O livro consegue passar bem por todas as etapas, explicando tanto a história do Brasil quanto a história do esporte, com toda o avanço da mercantilização neste campo social que, porém, não perde o seu caráter apaixonante, como Guterman demonstra com o caso de Cafu, que no momento apoteótico relembra a comunidade do Jardim Irene na sua camisa. A presença dos meios de comunicação, rádio e televisão, aparece de forma mais "natural", a partir do campo esportivo, e não de certa onipresença desses instrumentos.

"Desde o início dos anos 1980, em meio à onda de desestatização no continente, rompeu-se o monopólio das TVs oficiais para as transmissões de jogos de futebol e as emissoras privadas passaram a oferecer altas somas às federações para ter o direito de mostrar os jogos. O dinheiro começou a fluir, e os times mais poderosos intensificaram a busca por grandes astros, inclusive do exterior. O movimento se retroalimentou, gerando riqueza e inflacionando o mercado. De uma hora para outra, todos os jogadores do mundo passaram a sonhar com o futebol europeu" (231).

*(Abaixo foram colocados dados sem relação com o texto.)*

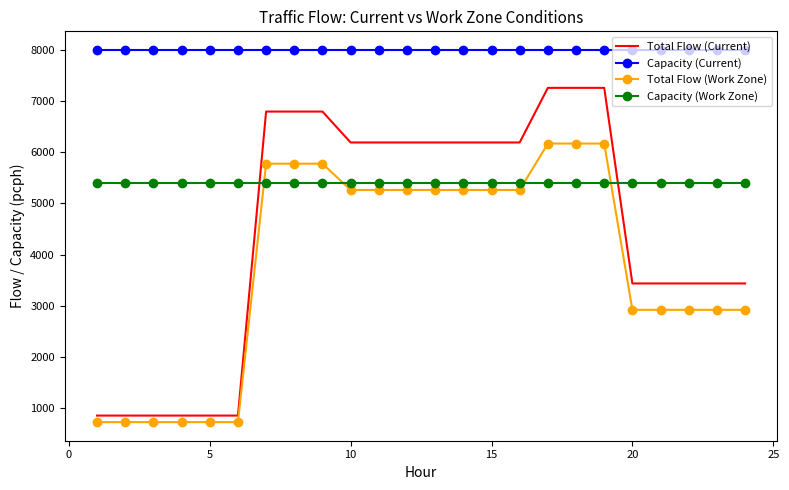

List the series in order of their peak value, lowest first.

Capacity (Work Zone), Total Flow (Work Zone), Total Flow (Current), Capacity (Current)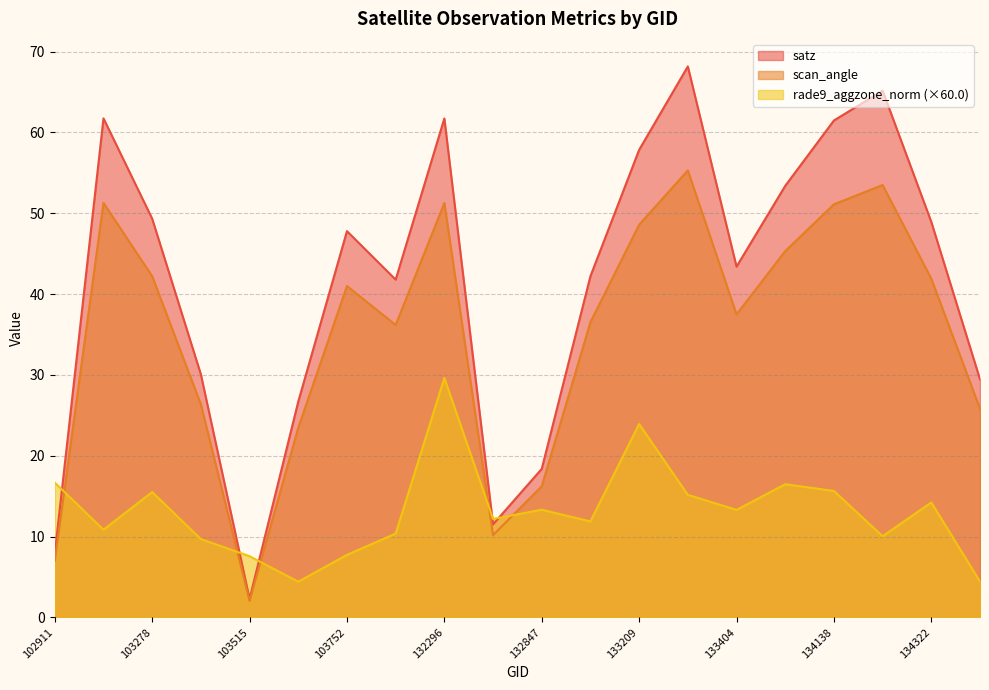

The scan_angle series shows 83.4 at 134308. True or false?

False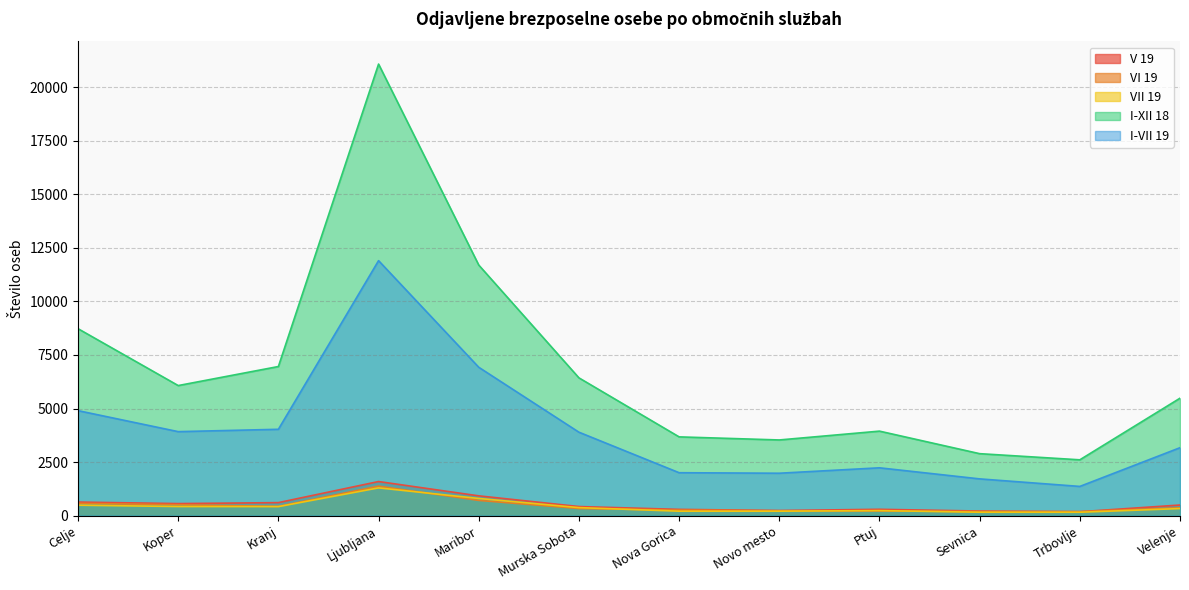

What is the sum of the I-VII 19 values at Maribor and Murska Sobota?

10821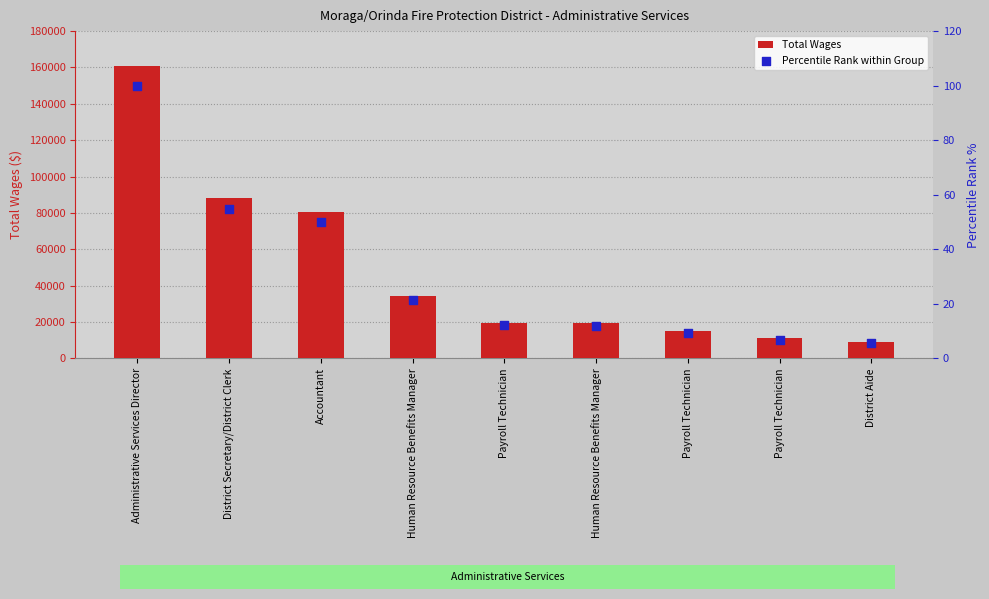

Which series has the largest Y range (max minus min)?

Total Wages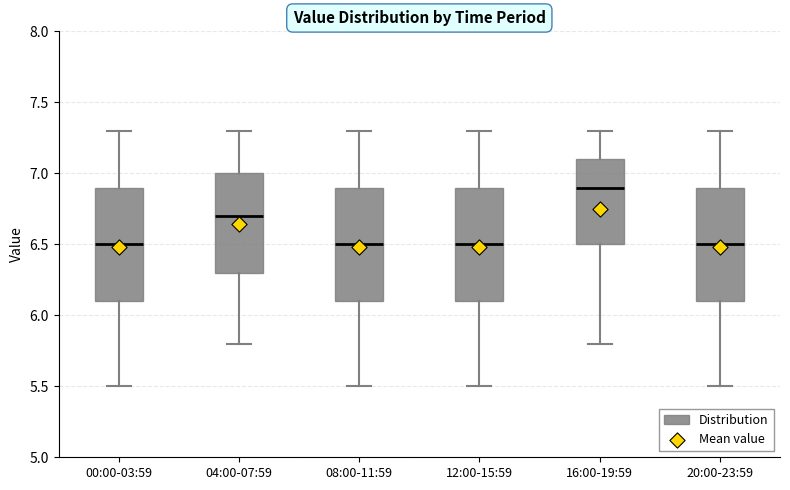

Reading left to right, transcribe this box plot: for each box, give where its median line is, the range the box spans, and where its two whiskers end, as read against the y-axis. The values are not printed on the chart, so give them approximately, as read against the axis.

00:00-03:59: median 6.5, box 6.1 to 6.9, whiskers 5.5 to 7.3
04:00-07:59: median 6.7, box 6.3 to 7.0, whiskers 5.8 to 7.3
08:00-11:59: median 6.5, box 6.1 to 6.9, whiskers 5.5 to 7.3
12:00-15:59: median 6.5, box 6.1 to 6.9, whiskers 5.5 to 7.3
16:00-19:59: median 6.9, box 6.5 to 7.1, whiskers 5.8 to 7.3
20:00-23:59: median 6.5, box 6.1 to 6.9, whiskers 5.5 to 7.3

Os dez anos que separam o último ano de análise do livro para os dias atuais, com importantes, ainda que não radicais, modificações no Brasil, no futebol praticado no país e no seu mercaod - que tem a chance em casa de apagar definitivamente o maior fantasma de sua história e reconquistar o trono do esporte justamente após 2002 -, não tiram em nada a sua relevante visão sobre o momento passado.

O futebol explica o Brasil: Uma história da maior expressão popular do país é uma importante referência para quem pretende conhecer mais e melhor a trajetória tão próxima deste esporte com o país, de como sua tradição enquanto elemento de identidade nacional foi construída. Se a história do futebol pôde ser muito bem contada desta maneira, a história do Brasil seria muito mais aprazível de ser conhecida.

REFERÊNCIA
GUTERMAN, Marcos. O futebol explica o Brasil: Uma história da maior expressão popular do país. São Paulo: Contexto, 2010.